_Assignment:_ Every line that contains the word "office" should be copied from the records below.

*** Recorded data ***

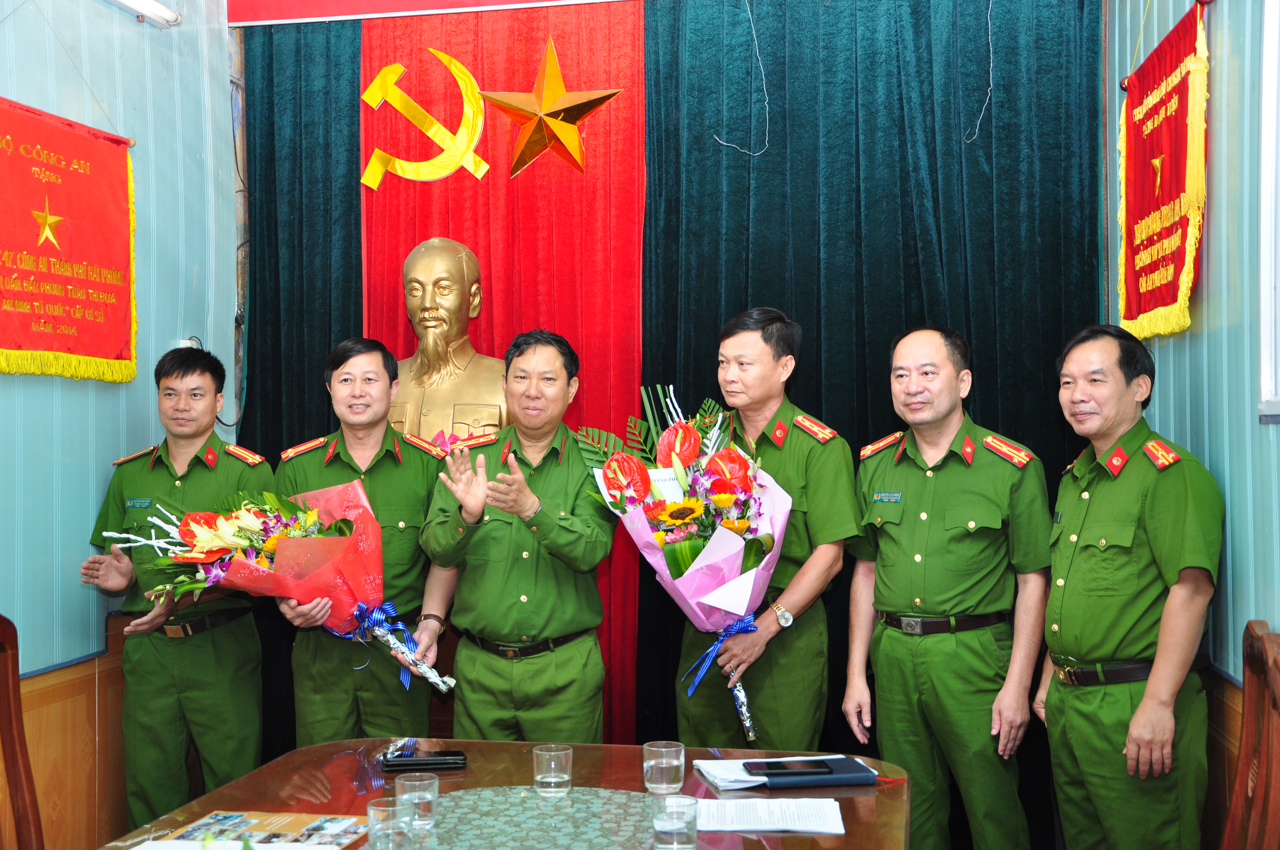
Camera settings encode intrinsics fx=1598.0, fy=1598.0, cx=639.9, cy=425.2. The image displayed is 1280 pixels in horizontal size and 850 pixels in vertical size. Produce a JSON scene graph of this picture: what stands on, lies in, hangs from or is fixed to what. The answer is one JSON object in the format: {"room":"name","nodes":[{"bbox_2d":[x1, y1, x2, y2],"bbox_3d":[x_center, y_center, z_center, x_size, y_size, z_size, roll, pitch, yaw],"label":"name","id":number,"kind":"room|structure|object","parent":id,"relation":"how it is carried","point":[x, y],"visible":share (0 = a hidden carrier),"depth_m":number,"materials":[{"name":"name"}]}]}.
{"room":"office","nodes":[
{"label":"office","id":0,"kind":"room"},
{"bbox_2d":[0,0,241,849],"bbox_3d":[-2.030,-0.194,3.068,0.172,3.156,4.989,0,0,11],"label":"left wall","id":1,"kind":"structure","parent":0,"point":[48,392],"depth_m":4.82,"materials":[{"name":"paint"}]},
{"bbox_2d":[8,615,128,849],"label":"wood paneling","id":2,"kind":"structure","parent":1,"relation":"attached to","point":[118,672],"depth_m":4.56,"materials":[{"name":"brown wood"}]},
{"bbox_2d":[0,96,139,383],"bbox_3d":[-1.693,-0.506,4.379,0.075,0.793,1.135,0,0,11],"label":"red banner","id":3,"kind":"object","parent":1,"relation":"attached to","point":[48,343],"visible":0.98,"depth_m":4.55,"materials":[{"name":"red fabric"}]},
{"bbox_2d":[105,0,182,26],"bbox_3d":[-1.650,-1.335,4.693,0.162,0.075,1.000,0,0,11],"label":"fluorescent light","id":4,"kind":"object","parent":1,"relation":"attached to","point":[166,13],"visible":0.97,"depth_m":5.07,"materials":[{"name":"white"}]},
{"bbox_2d":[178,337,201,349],"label":"wall socket","id":5,"kind":"object","parent":1,"relation":"attached to","point":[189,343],"visible":0.3,"depth_m":5.36,"materials":[{"name":"white plastic"}]},
{"bbox_2d":[226,0,631,26],"bbox_3d":[-0.010,-1.586,5.246,2.824,0.344,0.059,0,0,11],"label":"banner","id":6,"kind":"object","parent":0,"point":[281,3],"visible":0.97,"depth_m":5.44,"materials":[{"name":"red fabric"}]},
{"bbox_2d":[237,14,369,751],"bbox_3d":[-1.231,-0.063,5.589,0.914,2.930,0.138,0,0,11],"label":"dark curtain","id":7,"kind":"object","parent":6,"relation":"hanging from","point":[349,184],"visible":0.33,"depth_m":5.56,"materials":[{"name":"fabric"}]},
{"bbox_2d":[385,234,510,444],"bbox_3d":[-0.652,-0.020,5.344,0.624,1.240,0.511,0,0,11],"label":"bust","id":8,"kind":"object","parent":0,"point":[437,241],"visible":0.67,"depth_m":5.29,"materials":[{"name":"gold metal"}]},
{"bbox_2d":[347,0,644,742],"bbox_3d":[-0.510,-0.094,5.484,1.099,2.786,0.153,0,0,11],"label":"red curtain","id":9,"kind":"object","parent":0,"point":[617,80],"visible":0.46,"depth_m":5.45,"materials":[{"name":"red fabric"}]},
{"bbox_2d":[358,47,492,190],"bbox_3d":[-0.766,-1.098,5.716,0.445,0.515,0.126,0,0,11],"label":"emblem","id":10,"kind":"object","parent":9,"relation":"attached to","point":[452,65],"visible":0.98,"depth_m":5.70,"materials":[{"name":"gold metal"}]},
{"bbox_2d":[478,39,622,179],"bbox_3d":[-0.330,-1.085,5.527,0.514,0.479,0.182,0,0,11],"label":"star","id":11,"kind":"object","parent":9,"relation":"attached to","point":[544,115],"visible":0.99,"depth_m":5.51,"materials":[{"name":"gold metal"}]},
{"bbox_2d":[709,0,768,158],"bbox_3d":[0.345,-1.208,5.378,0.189,0.595,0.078,0,0,11],"label":"wire","id":12,"kind":"object","parent":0,"point":[750,15],"visible":0.95,"depth_m":5.38,"materials":[{"name":"white plastic"}]},
{"bbox_2d":[645,0,1104,804],"bbox_3d":[0.732,-0.103,5.115,1.496,2.891,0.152,0,0,11],"label":"dark curtain","id":13,"kind":"object","parent":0,"point":[817,340],"visible":0.52,"depth_m":5.11,"materials":[{"name":"fabric"}]},
{"bbox_2d":[961,0,992,144],"bbox_3d":[1.104,-1.220,5.206,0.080,0.582,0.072,0,0,11],"label":"string","id":14,"kind":"object","parent":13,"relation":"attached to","point":[990,3],"visible":0.96,"depth_m":5.21,"materials":[{"name":"white plastic"}]},
{"bbox_2d":[1101,0,1279,784],"bbox_3d":[1.123,-0.261,2.419,0.178,3.242,5.132,0,0,11],"label":"right wall","id":15,"kind":"structure","parent":0,"point":[1221,214],"depth_m":3.59,"materials":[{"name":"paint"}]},
{"bbox_2d":[1117,0,1209,342],"bbox_3d":[1.369,-0.632,4.199,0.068,0.833,0.847,0,0,11],"label":"pennant banner","id":16,"kind":"object","parent":15,"relation":"attached to","point":[1163,303],"visible":0.98,"depth_m":4.13,"materials":[{"name":"red fabric"}]},
{"bbox_2d":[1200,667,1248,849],"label":"wood paneling","id":17,"kind":"structure","parent":15,"relation":"attached to","point":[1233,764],"depth_m":3.61,"materials":[{"name":"brown wood"}]},
{"bbox_2d":[1256,0,1279,421],"bbox_3d":[1.358,-0.514,2.829,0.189,1.064,1.065,0,0,11],"label":"window","id":18,"kind":"structure","parent":15,"relation":"in","point":[1266,221],"depth_m":3.28,"materials":[{"name":"white"}]},
{"label":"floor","id":19,"kind":"structure","parent":0,"visible":0},
{"bbox_2d":[0,615,43,849],"bbox_3d":[-1.121,0.886,3.088,0.590,1.032,0.531,0,0,11],"label":"wooden chair","id":20,"kind":"object","parent":19,"relation":"on","point":[11,732],"visible":1,"depth_m":3.28,"materials":[{"name":"brown wood"}]},
{"bbox_2d":[77,344,275,838],"bbox_3d":[-1.304,0.578,4.629,0.606,1.545,0.607,0,0,11],"label":"man","id":21,"kind":"object","parent":19,"relation":"on","point":[161,690],"visible":0.85,"depth_m":4.43},
{"bbox_2d":[268,338,451,743],"bbox_3d":[-0.778,0.556,4.537,0.532,1.555,0.665,0,0,-3],"label":"man","id":22,"kind":"object","parent":19,"relation":"on","point":[399,489],"visible":0.75,"depth_m":4.38},
{"bbox_2d":[100,479,457,697],"bbox_3d":[-0.928,0.423,4.181,0.870,0.593,0.457,0,0,-8],"label":"flower bouquet","id":23,"kind":"object","parent":22,"relation":"in","point":[241,534],"visible":0.83,"depth_m":4.17,"materials":[{"name":"plant"}]},
{"bbox_2d":[96,739,914,849],"bbox_3d":[-0.254,1.046,2.360,1.236,0.708,2.119,0,0,11],"label":"table","id":24,"kind":"object","parent":19,"relation":"on","point":[484,744],"visible":0.67,"depth_m":2.93,"materials":[{"name":"brown wood"}]},
{"bbox_2d":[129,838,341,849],"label":"paper","id":25,"kind":"object","parent":24,"relation":"on","point":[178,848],"visible":0.99,"depth_m":2.50,"materials":[{"name":"white paper"}]},
{"bbox_2d":[146,811,368,849],"bbox_3d":[-0.635,0.680,2.641,0.326,0.014,0.260,0,0,11],"label":"brochure","id":26,"kind":"object","parent":24,"relation":"on","point":[256,836],"visible":0.89,"depth_m":2.67,"materials":[{"name":"paper"}]},
{"bbox_2d":[365,798,413,849],"bbox_3d":[-0.386,0.630,2.459,0.076,0.096,0.076,0,0,11],"label":"drinking glass","id":27,"kind":"object","parent":24,"relation":"on","point":[374,834],"visible":1,"depth_m":2.43,"materials":[{"name":"clear glass"}]},
{"bbox_2d":[393,774,440,829],"bbox_3d":[-0.375,0.637,2.685,0.074,0.082,0.075,0,0,11],"label":"drinking glass","id":28,"kind":"object","parent":24,"relation":"on","point":[429,796],"visible":0.93,"depth_m":2.66,"materials":[{"name":"clear glass"}]},
{"bbox_2d":[380,750,468,770],"bbox_3d":[-0.433,0.670,3.203,0.169,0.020,0.068,0,0,-7],"label":"smartphone","id":29,"kind":"object","parent":24,"relation":"on","point":[432,759],"visible":0.98,"depth_m":3.17,"materials":[{"name":"black"}]},
{"bbox_2d":[411,784,660,849],"bbox_3d":[-0.185,0.677,2.680,0.601,0.006,0.572,0,0,11],"label":"glass tabletop","id":30,"kind":"object","parent":24,"relation":"on","point":[467,796],"visible":0.87,"depth_m":2.70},
{"bbox_2d":[531,743,572,796],"bbox_3d":[-0.161,0.633,2.916,0.075,0.083,0.076,0,0,11],"label":"drinking glass","id":31,"kind":"object","parent":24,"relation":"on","point":[539,777],"visible":0.98,"depth_m":2.89,"materials":[{"name":"clear glass"}]},
{"bbox_2d":[642,740,685,796],"bbox_3d":[0.043,0.631,2.921,0.080,0.089,0.081,0,0,11],"label":"drinking glass","id":32,"kind":"object","parent":24,"relation":"on","point":[675,764],"visible":0.99,"depth_m":2.89,"materials":[{"name":"clear glass"}]},
{"bbox_2d":[651,795,698,849],"bbox_3d":[0.055,0.631,2.521,0.077,0.089,0.077,0,0,11],"label":"drinking glass","id":33,"kind":"object","parent":24,"relation":"on","point":[677,826],"visible":0.99,"depth_m":2.49,"materials":[{"name":"clear glass"}]},
{"bbox_2d":[693,796,845,832],"bbox_3d":[0.206,0.668,2.754,0.269,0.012,0.179,0,0,11],"label":"paper","id":34,"kind":"object","parent":24,"relation":"on","point":[842,831],"visible":0.95,"depth_m":2.73,"materials":[{"name":"white paper"}]},
{"bbox_2d":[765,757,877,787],"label":"notebook","id":35,"kind":"object","parent":24,"relation":"on","point":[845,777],"visible":0.72,"depth_m":2.99,"materials":[{"name":"blue paper"}]},
{"bbox_2d":[743,758,834,775],"bbox_3d":[0.287,0.652,3.060,0.169,0.012,0.074,0,0,-4],"label":"smartphone","id":36,"kind":"object","parent":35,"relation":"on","point":[777,767],"visible":0.98,"depth_m":3.04,"materials":[{"name":"black glass"}]},
{"bbox_2d":[415,328,614,741],"bbox_3d":[-0.329,0.535,4.418,0.544,1.560,0.659,0,0,11],"label":"man","id":37,"kind":"object","parent":19,"relation":"on","point":[574,534],"visible":0.95,"depth_m":4.23},
{"bbox_2d":[662,307,856,748],"bbox_3d":[0.359,0.517,4.465,0.553,1.628,0.628,0,0,-33],"label":"man","id":38,"kind":"object","parent":19,"relation":"on","point":[757,343],"visible":0.82,"depth_m":4.26},
{"bbox_2d":[580,382,791,741],"bbox_3d":[0.131,0.352,4.198,0.538,0.915,0.659,0,0,-13],"label":"flower bouquet","id":39,"kind":"object","parent":38,"relation":"in","point":[680,429],"visible":0.88,"depth_m":4.16,"materials":[{"name":"plant"}]},
{"bbox_2d":[840,323,1051,849],"bbox_3d":[0.856,0.548,4.170,0.575,1.577,0.648,0,0,-32],"label":"man","id":40,"kind":"object","parent":19,"relation":"on","point":[898,724],"visible":0.97,"depth_m":3.99},
{"bbox_2d":[1033,322,1222,849],"bbox_3d":[1.157,0.534,3.680,0.479,1.481,0.728,0,0,-1],"label":"man","id":41,"kind":"object","parent":19,"relation":"on","point":[1135,568],"visible":0.98,"depth_m":3.50},
{"bbox_2d":[1220,620,1279,849],"bbox_3d":[0.847,0.872,2.694,0.538,1.059,0.556,0,0,11],"label":"wooden chair","id":42,"kind":"object","parent":19,"relation":"on","point":[1233,814],"visible":0.99,"depth_m":2.72,"materials":[{"name":"brown wood"}]}
]}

***

_Answer section:_
{"room":"office","nodes":[
{"label":"office","id":0,"kind":"room"},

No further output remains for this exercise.